You are not the person you were yesterday. Tomorrow that difference and growth will continue. That’s why you must write. From mind to paper there has to be an articulation beyond the electrical impulses which continuously flit the brain. With pen and paper, you have a chance to bring order to that development, that creativity, that intelligence that comes with a human being. To neglect that ordering process is to give reign to worry, anxiety, stress; each and every one an electrical impulse which is out of control. For goodness sake, write. Or risk simply Mondays as a human doing. — Nicholas Bate
Bringing order to my brain is one reason I write. To express myself creatively is another. I do see when I don’t write, I have an increase in my anxiety and stress. I should write more. You, dear reader, should too.
There is a story I once read, clearly apocryphal, about how Ian Fleming wrote his James Bond novels. He would lock himself in a room with nothing but paper and his Royal Quiet de Luxe typewriter and not permit himself a way out until 2,000 words were achieved. Just doing the most cursory of research finds his habit was much more pedestrian: writing three hours in the morning and an hour in the evening.
Still, he had a distinct habit. He had an ordered process.
For me, I’ve got to write. Although, sometimes, more often than not, I just don’t want to sit in the chair and bang on the keys. Additionally, thinking about writing (which I do all the time) means jackshit. I think I’d like to play guitar, but I don’t pick it up and put the time in. So, if I don’t put the time and effort in unsurprisingly it doesn’t get done.
It’s simple―wanting to write means finding the time to write.

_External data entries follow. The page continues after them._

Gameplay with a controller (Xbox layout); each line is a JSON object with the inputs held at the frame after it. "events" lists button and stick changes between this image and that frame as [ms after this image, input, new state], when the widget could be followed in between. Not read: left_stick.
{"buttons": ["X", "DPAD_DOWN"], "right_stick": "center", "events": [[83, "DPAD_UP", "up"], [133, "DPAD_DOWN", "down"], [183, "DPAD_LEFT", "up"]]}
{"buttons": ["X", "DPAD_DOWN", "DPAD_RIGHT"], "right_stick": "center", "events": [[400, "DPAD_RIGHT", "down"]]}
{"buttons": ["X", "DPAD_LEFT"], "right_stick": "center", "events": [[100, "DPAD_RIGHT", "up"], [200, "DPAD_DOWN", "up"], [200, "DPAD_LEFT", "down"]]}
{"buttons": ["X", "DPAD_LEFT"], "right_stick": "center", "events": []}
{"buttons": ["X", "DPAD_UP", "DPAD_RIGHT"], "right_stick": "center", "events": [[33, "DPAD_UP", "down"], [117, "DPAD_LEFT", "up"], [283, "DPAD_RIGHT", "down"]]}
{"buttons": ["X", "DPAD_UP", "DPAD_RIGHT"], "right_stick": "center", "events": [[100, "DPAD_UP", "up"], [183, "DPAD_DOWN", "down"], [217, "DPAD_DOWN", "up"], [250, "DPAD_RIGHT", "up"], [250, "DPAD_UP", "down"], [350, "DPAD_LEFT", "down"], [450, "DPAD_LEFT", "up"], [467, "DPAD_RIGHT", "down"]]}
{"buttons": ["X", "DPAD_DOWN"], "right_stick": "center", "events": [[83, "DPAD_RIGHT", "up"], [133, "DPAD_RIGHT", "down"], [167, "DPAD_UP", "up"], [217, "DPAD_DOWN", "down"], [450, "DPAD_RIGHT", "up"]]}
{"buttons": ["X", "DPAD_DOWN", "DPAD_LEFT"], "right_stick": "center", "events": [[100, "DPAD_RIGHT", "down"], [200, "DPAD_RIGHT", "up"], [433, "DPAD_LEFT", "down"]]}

I wanted to be a writer since the third grade when my “The Bionic Spider versus the Bionic Fly” story pleased my teacher so much she told my parents. At some point, with little fanfare, I decided I was, in fact, a writer.
Cory Doctorow says all you really have to do is write 250 words a day, every day. This piece I’m writing is already at 331 words. Just writing 250 words a day, every day means in a year you likely have the first draft of a novel. Write more than 250 a day and it will be finished all the sooner.
There is no excuse. I need to write more. I bet you do too.
I have a bad habit of starting projects and never finishing. As always, I have more ideas than I can execute. I jump around with this fleeting thought and that cool idea. Inevitably, the enthusiasm falls away. Momentum shifts and maybe I get to the end.
Sometimes, but not often, I stare at the screen and have not a word to write. The blinking cursor mocks me. When that happens, I usually just walk away and try again later.
One of the things I do is write just for me and if there’s an audience all the better. I long for an audience waiting with bated breath for the next installment, but the reality is there isn’t anyone out there dying to read whatever I come up with next except maybe my Mom. Hi, Mom.
I do have a fear of failure. Many times I just power through that feeling in my writing. I don’t let myself get overwhelmed and worried over it. Still, a bit of it always creeps through and I start to question my talent and ask why anyone in their right mind would care about whatever I say on whatever topic I choose.
If I write words that I’m proud of then that’s all the reward I should ever need. The goal I have is to simply write, to the best of my ability. I don’t have much of an end-goal in mind. So, I just throw up words on the screen and do my best to organize them into something that make sense.